The founder of Yearn Finance, Andre Cronje, has seen a fair share of criticism lately as he deployed some smart contracts that ended up losing users’ money. Cronje defended himself in a blog post and explained why he believes he shouldn’t be held responsible for those who “ape in” his testing contracts.
Cronje will often place large disclaimers urging people to treat them with caution and not just go in because he built it. Little can be done to prevent this, given the permissionless nature of these products. Nevertheless, Cronje was sometimes criticized for not deploying contracts on testnets, where no real money could be lost. His “I test in prod” adage also turns some people away, as it seems to imply a careless attitude toward security.
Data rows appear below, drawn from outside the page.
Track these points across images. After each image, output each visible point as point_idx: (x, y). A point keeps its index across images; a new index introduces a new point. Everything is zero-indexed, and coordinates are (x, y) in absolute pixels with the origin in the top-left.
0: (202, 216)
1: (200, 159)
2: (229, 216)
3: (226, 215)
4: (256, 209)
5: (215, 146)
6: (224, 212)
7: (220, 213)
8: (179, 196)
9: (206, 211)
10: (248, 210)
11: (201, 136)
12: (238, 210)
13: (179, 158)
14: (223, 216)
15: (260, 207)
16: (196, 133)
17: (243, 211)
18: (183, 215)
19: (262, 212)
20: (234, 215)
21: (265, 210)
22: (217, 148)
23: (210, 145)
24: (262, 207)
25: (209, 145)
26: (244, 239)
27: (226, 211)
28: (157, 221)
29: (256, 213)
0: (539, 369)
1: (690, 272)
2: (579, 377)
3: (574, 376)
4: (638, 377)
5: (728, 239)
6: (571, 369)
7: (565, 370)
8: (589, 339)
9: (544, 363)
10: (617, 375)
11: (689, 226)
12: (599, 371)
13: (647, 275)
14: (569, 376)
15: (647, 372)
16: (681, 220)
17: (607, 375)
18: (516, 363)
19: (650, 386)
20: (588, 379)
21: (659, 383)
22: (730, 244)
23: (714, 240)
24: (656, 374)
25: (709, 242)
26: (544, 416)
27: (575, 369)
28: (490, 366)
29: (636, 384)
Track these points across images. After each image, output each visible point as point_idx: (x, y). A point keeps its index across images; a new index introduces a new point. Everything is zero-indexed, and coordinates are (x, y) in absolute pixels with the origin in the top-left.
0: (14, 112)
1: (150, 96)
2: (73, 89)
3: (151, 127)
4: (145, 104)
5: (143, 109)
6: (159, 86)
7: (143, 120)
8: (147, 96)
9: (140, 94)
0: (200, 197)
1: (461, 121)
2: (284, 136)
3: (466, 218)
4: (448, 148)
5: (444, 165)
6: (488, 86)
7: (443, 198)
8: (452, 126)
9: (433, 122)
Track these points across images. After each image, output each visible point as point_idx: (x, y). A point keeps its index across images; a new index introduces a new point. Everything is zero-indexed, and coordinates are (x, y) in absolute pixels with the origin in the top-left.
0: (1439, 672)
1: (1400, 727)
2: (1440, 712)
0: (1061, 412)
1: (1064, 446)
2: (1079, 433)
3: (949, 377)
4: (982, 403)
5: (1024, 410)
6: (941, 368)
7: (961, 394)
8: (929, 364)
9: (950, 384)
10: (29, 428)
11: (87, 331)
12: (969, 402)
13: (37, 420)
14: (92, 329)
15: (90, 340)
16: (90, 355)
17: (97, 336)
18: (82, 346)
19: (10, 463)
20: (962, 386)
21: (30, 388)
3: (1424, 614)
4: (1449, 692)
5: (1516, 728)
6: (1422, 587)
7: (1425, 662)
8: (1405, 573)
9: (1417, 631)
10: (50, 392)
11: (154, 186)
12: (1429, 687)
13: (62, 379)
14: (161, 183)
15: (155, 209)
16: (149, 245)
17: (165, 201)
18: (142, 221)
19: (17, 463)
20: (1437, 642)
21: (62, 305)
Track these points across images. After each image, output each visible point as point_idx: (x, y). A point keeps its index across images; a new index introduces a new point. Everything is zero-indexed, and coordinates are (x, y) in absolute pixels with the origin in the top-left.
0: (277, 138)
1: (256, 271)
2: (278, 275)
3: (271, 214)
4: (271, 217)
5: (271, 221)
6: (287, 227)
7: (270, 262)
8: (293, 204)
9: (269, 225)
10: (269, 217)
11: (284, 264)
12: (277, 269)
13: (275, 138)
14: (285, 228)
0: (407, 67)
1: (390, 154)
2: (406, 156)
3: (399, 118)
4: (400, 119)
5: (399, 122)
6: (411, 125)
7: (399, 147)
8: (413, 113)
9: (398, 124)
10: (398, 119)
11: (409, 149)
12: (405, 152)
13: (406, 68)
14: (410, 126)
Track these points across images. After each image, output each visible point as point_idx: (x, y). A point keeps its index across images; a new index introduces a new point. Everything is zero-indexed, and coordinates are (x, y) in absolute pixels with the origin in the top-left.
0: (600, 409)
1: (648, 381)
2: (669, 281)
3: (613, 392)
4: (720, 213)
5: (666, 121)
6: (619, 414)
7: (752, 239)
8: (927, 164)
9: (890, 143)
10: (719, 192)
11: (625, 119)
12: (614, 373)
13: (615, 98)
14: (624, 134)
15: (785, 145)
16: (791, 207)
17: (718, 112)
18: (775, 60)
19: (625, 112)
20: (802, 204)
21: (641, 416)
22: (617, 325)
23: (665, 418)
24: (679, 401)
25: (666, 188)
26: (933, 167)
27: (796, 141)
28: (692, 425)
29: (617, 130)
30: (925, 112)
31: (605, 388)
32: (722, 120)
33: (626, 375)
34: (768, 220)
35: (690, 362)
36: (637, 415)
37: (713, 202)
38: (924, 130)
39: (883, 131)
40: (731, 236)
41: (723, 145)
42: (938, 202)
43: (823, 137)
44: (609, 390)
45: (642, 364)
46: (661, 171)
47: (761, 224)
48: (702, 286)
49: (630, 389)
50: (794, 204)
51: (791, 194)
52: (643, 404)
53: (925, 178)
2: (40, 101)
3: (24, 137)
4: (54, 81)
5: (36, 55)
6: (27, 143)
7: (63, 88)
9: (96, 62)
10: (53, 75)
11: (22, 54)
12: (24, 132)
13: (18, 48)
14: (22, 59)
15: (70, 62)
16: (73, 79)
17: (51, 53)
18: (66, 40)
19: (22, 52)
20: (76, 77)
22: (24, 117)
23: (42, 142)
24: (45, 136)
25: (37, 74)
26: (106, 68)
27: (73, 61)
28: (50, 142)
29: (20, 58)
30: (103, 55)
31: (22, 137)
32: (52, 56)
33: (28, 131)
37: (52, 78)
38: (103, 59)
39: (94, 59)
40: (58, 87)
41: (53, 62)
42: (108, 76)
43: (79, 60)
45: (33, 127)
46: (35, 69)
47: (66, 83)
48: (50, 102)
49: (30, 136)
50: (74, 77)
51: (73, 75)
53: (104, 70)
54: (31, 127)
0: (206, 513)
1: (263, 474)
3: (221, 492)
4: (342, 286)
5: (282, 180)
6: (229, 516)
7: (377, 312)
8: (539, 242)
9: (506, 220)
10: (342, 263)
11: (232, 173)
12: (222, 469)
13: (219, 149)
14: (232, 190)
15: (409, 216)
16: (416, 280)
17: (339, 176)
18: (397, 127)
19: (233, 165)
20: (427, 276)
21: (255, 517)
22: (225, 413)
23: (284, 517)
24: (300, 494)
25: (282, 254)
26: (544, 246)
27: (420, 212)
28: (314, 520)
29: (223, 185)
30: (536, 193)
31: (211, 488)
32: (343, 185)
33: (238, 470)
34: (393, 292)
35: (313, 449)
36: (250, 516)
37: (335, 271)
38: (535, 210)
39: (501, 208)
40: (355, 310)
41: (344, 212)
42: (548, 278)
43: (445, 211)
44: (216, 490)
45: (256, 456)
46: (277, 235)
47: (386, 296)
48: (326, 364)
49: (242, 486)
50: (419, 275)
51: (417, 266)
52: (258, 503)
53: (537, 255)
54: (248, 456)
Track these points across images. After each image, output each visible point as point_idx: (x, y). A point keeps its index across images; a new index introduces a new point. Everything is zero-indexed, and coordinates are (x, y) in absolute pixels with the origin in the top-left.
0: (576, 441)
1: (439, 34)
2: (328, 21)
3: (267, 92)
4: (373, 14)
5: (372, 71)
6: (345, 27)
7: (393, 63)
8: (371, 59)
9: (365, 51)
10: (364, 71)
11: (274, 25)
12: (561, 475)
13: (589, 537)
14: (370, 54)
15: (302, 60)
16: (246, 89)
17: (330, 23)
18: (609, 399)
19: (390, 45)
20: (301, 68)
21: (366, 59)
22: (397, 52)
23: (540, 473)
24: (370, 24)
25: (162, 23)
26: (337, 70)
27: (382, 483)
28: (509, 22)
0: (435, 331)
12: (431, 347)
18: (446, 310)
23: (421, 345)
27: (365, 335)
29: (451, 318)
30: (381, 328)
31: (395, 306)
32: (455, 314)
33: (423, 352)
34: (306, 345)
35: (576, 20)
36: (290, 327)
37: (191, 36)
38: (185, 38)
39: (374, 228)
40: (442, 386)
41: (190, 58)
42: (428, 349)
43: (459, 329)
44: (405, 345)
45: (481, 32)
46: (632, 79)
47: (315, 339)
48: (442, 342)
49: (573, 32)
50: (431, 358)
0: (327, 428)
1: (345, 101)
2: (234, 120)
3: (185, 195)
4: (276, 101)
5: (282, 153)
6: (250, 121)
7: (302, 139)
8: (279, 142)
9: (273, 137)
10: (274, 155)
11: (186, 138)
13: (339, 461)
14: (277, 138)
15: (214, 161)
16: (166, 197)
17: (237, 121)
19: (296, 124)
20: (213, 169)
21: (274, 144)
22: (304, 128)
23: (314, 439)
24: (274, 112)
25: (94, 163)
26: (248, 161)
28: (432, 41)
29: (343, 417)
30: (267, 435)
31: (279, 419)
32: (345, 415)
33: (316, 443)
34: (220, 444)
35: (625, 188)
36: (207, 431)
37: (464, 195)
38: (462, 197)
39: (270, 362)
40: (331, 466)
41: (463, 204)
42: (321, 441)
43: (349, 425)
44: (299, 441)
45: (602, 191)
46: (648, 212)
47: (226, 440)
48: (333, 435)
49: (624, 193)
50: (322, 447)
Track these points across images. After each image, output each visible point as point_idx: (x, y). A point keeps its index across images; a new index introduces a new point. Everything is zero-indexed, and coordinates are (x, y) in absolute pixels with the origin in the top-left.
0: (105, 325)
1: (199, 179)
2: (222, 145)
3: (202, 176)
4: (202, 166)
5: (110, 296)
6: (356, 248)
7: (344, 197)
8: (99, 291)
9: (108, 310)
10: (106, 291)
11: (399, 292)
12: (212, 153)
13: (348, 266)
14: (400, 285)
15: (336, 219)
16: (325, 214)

Cronje explained that he does in fact test software in multiple stages. “[The statement] exists to deter people from just using systems without investigation. It does not mean that I don’t test,” he wrote.
Before a contract makes it to the mainnet, it goes through a rigorous process of unit, interaction and composite testing. These make sure that each part of the contract is working as intended, down to individual functions.
However, a key part of that process is testing in production to achieve the most realistic conditions. He explained that the mainnet provides the best possible tools and conditions, which cannot easily be replicated locally. “I have discovered issues on mainnet I never encountered locally, I have failed to replicate mainnet systems locally, and I have encountered errors locally that I can’t replicate on mainnet,” he explained.
Furthermore, there are many versions of existing products like Yearn Finance that were deployed to the mainnet without being discovered. “There are over 22 ‘yearns’ on ETH mainnet. There are over 5 ‘YFIs’ on ETH mainnet,” he added. In a conversation with Cointelegraph, Cronje said that the reason why his primary projects were never hacked was: “Ironically, because I test in prod.” With this approach, he says he is able to iterate over the real issues that come up, instead of relying on auditors to review pre-production code. “And if people just wait till I actually launch the product, all will be fine,” he added.
One case of people getting burned on Cronje’s smart contracts involved one of these testing playgrounds, which were still at least a few weeks away from public release.
Addressing these issues, Cronje noted, “I don’t build for speculators.” While he said that he could not rationally understand the people who rushed into his test environments, he seems to have conceded that a more pragmatic approach may be needed. “I have more thinking to do on this,” he concluded.
In the meantime, he pledged to not use his well-known deployer address to conduct further tests. Given the number of previous contracts that went undiscovered, this may be enough to prevent further unfortunate occurrences.
The post follows another instance of people losing money over one of his contracts, an unnamed project often referred to by its token ticker, LBI. The contract was deployed on the mainnet on Oct. 13 and immediately triggered a torrent of people putting their money into it, with many calling it “the new YFI.”
The token’s price fell immediately after, with many stories of people losing small fortunes over it. A barrage of criticism against Cronje was levied by many market participants, blaming him for the loss. It’s worth noting that this price decline was not the result of any kind of malfunction, as the contracts themselves were not compromised.